→ **TASK STATEMENT**
Every entry that follows should be output exactly, and every image in it left out.

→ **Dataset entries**
= = = = =

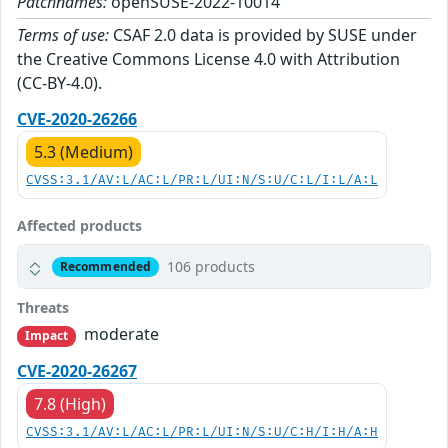
Patchnames:
openSUSE-2022-10014
Terms of use:
CSAF 2.0 data is provided by SUSE under
the Creative Commons License 4.0 with Attribution
(CC-BY-4.0).
CVE-2020-26266
5.3 (Medium)
CVSS:3.1/AV:L/AC:L/PR:L/UI:N/S:U/C:L/I:L/A:L
Affected products
106 products
Recommended
Threats
moderate
Impact
CVE-2020-26267
7.8 (High)
CVSS:3.1/AV:L/AC:L/PR:L/UI:N/S:U/C:H/I:H/A:H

= = = = =

→ **THE COMPLETED TASK**
Patchnames:
openSUSE-2022-10014
Terms of use:
CSAF 2.0 data is provided by SUSE under
the Creative Commons License 4.0 with Attribution
(CC-BY-4.0).
CVE-2020-26266
5.3 (Medium)
CVSS:3.1/AV:L/AC:L/PR:L/UI:N/S:U/C:L/I:L/A:L
Affected products
106 products
Recommended
Threats
moderate
Impact
CVE-2020-26267
7.8 (High)
CVSS:3.1/AV:L/AC:L/PR:L/UI:N/S:U/C:H/I:H/A:H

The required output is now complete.